- **MATERIAL PROVIDED**
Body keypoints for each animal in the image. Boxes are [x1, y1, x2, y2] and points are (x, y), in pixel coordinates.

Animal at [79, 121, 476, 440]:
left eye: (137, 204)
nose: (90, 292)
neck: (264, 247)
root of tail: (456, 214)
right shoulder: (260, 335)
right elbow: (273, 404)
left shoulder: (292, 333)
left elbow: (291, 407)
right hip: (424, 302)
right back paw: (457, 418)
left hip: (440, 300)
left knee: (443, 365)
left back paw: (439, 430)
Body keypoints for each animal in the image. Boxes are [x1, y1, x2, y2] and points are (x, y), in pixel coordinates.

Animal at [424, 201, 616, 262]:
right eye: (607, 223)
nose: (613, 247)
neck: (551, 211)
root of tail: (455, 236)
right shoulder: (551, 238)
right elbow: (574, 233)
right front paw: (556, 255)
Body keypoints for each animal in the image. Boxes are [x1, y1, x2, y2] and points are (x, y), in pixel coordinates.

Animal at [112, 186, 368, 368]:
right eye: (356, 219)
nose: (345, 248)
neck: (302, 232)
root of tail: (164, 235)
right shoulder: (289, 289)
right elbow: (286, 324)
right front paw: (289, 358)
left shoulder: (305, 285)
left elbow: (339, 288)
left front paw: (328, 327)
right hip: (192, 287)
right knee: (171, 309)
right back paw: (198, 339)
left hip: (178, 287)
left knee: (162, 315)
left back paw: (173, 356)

...

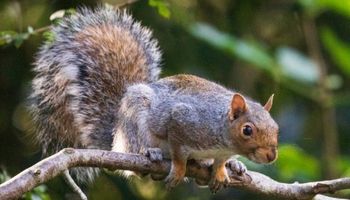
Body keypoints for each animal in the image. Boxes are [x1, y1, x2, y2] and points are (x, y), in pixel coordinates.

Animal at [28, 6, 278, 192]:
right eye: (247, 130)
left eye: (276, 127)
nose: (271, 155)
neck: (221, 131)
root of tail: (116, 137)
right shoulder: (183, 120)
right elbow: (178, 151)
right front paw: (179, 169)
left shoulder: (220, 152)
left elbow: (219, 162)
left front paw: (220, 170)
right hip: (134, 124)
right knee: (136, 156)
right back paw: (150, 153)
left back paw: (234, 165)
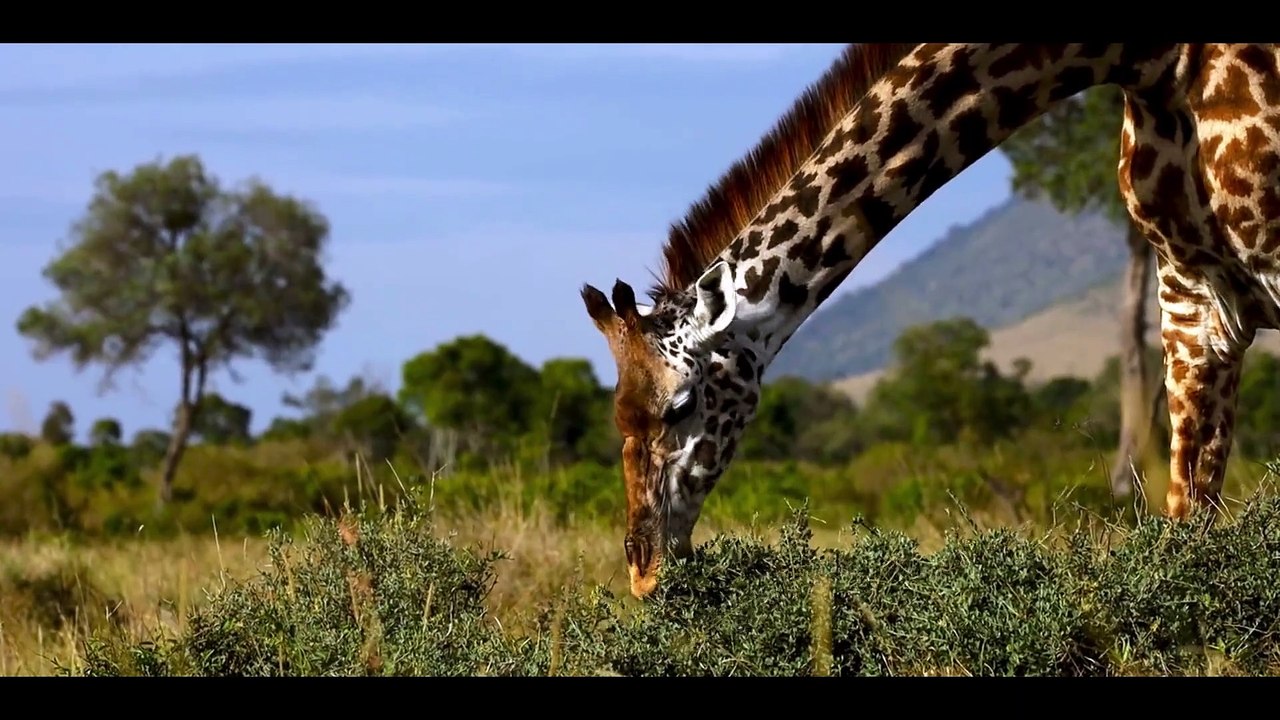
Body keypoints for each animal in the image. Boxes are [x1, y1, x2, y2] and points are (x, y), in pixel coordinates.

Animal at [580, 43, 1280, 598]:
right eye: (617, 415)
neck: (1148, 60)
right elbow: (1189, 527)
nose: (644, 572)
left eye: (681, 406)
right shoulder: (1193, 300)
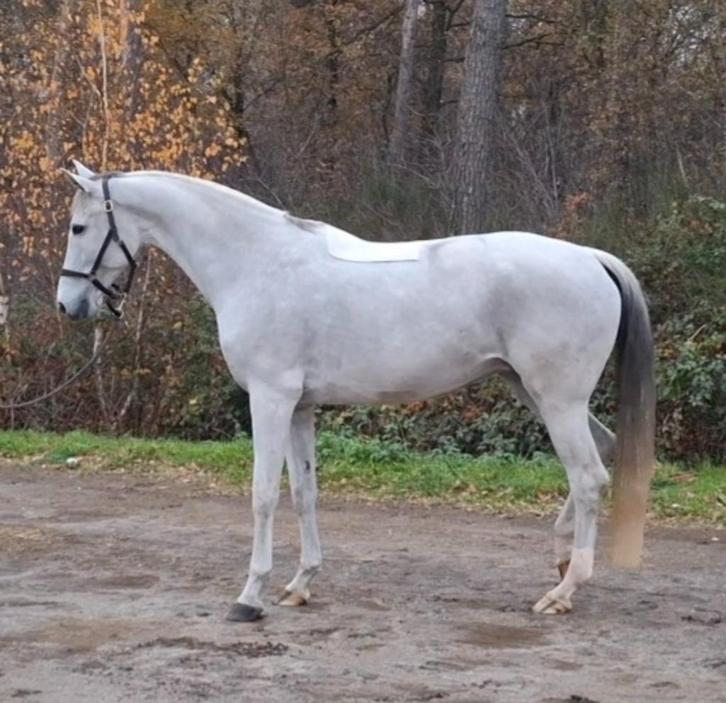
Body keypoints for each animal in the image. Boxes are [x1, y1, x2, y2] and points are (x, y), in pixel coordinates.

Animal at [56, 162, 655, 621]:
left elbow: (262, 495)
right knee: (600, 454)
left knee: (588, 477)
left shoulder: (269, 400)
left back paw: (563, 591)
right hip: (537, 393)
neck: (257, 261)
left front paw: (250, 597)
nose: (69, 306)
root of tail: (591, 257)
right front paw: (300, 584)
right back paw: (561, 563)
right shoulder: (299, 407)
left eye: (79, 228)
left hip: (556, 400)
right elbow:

* * *

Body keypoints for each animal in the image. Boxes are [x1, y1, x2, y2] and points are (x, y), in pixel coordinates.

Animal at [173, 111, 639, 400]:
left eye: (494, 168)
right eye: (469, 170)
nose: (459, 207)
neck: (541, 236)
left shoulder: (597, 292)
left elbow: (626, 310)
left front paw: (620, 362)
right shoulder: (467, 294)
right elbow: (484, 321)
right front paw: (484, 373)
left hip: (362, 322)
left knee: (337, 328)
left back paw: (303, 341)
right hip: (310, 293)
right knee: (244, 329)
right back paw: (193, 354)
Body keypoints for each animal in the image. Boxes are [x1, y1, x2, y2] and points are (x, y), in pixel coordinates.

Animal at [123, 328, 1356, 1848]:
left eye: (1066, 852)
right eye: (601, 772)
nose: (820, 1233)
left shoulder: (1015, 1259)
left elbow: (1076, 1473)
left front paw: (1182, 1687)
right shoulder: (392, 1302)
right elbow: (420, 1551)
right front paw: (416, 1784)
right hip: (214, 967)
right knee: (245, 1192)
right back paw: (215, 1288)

- **WHAT IS EXPECTED**
Nothing but the lines from the one containing "left front paw: (220, 170)" through the one containing "right shoulder: (1193, 300)" should appear, copied exactly from the material above and without pictures.

- **RESULT OF THE TASK**
left front paw: (220, 170)
right hip: (134, 124)
right knee: (136, 156)
right back paw: (150, 153)
left back paw: (234, 165)
Body keypoints for each animal in the image. Boxes are [x1, y1, x2, y2] and points are (x, y), in pixel coordinates.

Animal at [580, 43, 1280, 598]:
right eye: (617, 415)
neck: (1148, 60)
right elbow: (1189, 527)
nose: (644, 572)
left eye: (681, 406)
right shoulder: (1193, 300)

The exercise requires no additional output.